▸ Exercise instructions: Copy every line of the material below verbatim, omitting the pictures.

▸ Data extracts:
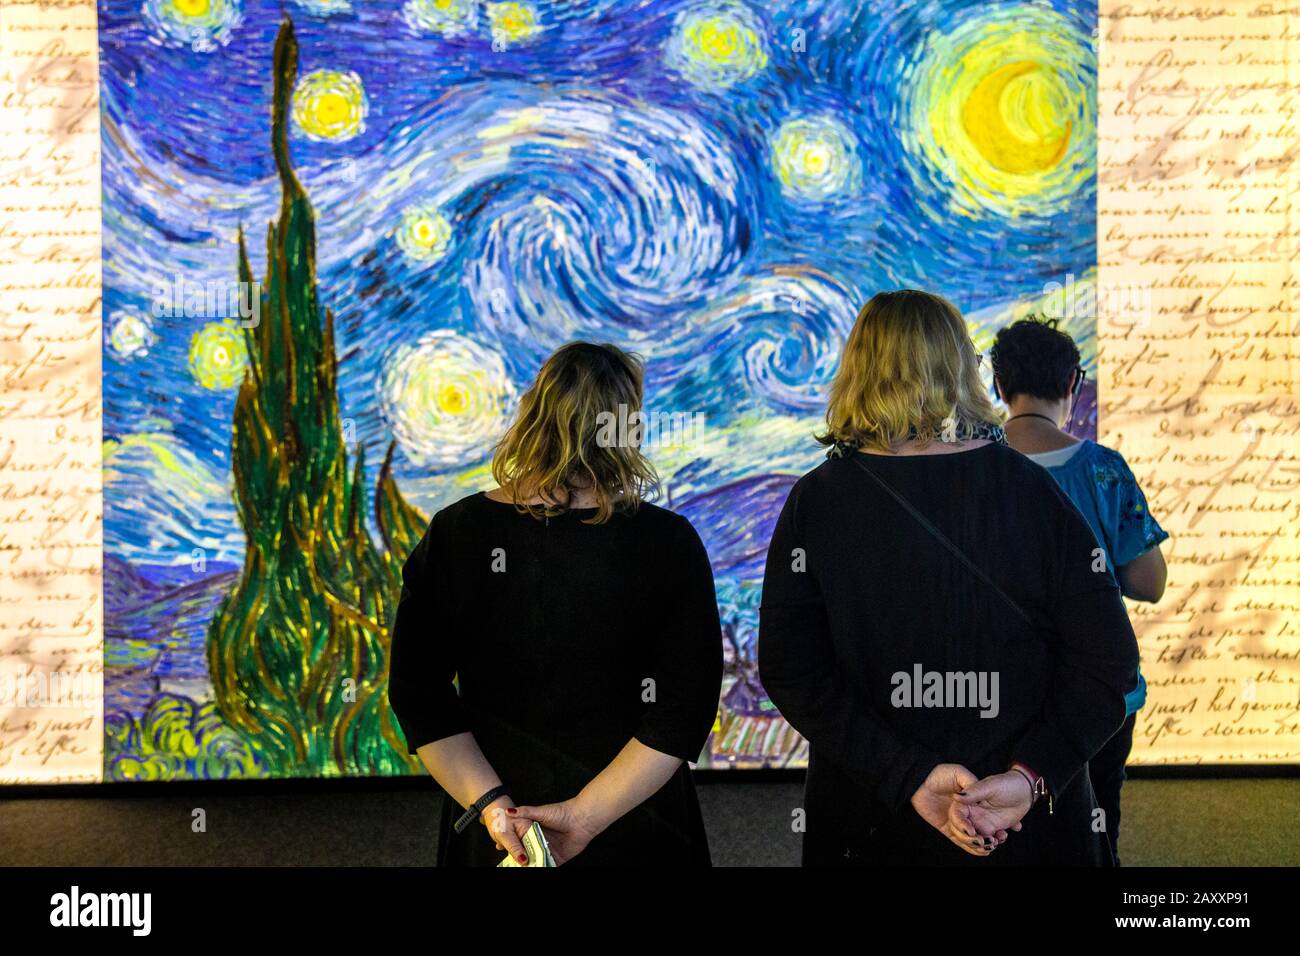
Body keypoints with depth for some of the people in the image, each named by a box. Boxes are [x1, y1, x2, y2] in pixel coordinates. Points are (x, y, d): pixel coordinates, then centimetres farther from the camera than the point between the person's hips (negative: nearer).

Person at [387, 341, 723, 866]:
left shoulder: (454, 534, -10)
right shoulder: (669, 543, -15)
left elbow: (415, 693, -9)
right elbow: (686, 706, -16)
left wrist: (489, 802, -11)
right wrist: (585, 817, -17)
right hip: (632, 829, -1)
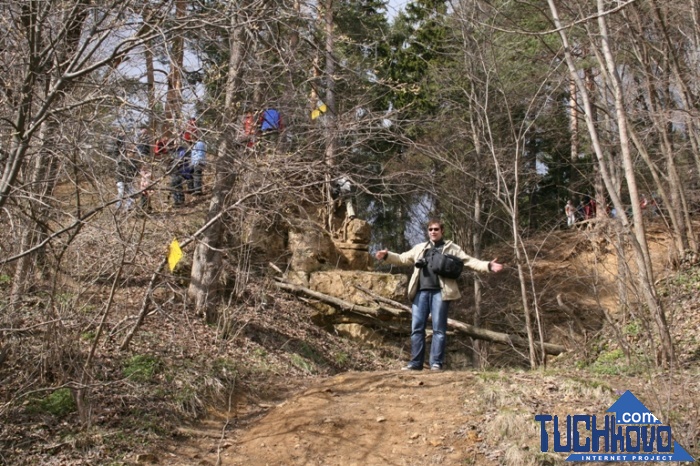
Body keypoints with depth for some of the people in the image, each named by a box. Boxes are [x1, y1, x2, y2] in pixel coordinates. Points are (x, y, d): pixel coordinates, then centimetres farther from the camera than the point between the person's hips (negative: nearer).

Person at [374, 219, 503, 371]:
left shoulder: (452, 248, 10)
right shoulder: (419, 248, 22)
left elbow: (470, 261, 4)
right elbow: (403, 258, 25)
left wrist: (488, 266, -9)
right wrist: (387, 255, 11)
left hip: (439, 292, -3)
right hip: (421, 291, 4)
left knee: (438, 328, -3)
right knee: (416, 327, 1)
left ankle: (437, 363, 1)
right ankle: (415, 362, 6)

▸ Your solution:
Body keypoints with depth for some of the people in the image, each named by a box. Boxes are [x1, y1, x2, y2] in pixel coordinates. Points are (x, y, d): pixel coordinates, then centimetres farther from the camera than the point between the person's hips (negative: nearer).

Person at [387, 341, 723, 866]:
left shoulder: (454, 534, -10)
right shoulder: (669, 543, -15)
left elbow: (415, 693, -9)
right elbow: (686, 706, -16)
left wrist: (489, 802, -11)
right wrist: (585, 817, -17)
right hip: (632, 829, -1)
Body keypoints with depth for some of the people in the image, each named by a box. Boxes are [x1, y1, x2, y2] in pixel coordinates. Points are (x, y, d): pixel coordinates, then centimetres farther from the camera than the point between the person's hips (negative: nearer).

Person at [374, 219, 503, 371]:
left shoulder: (452, 248, 10)
right shoulder: (419, 248, 22)
left elbow: (470, 261, 4)
right elbow: (403, 258, 25)
left wrist: (488, 266, -9)
right wrist: (387, 255, 11)
left hip: (439, 292, -3)
right hip: (421, 291, 4)
left knee: (438, 328, -3)
right knee: (416, 327, 1)
left ankle: (437, 363, 1)
right ankle: (415, 362, 6)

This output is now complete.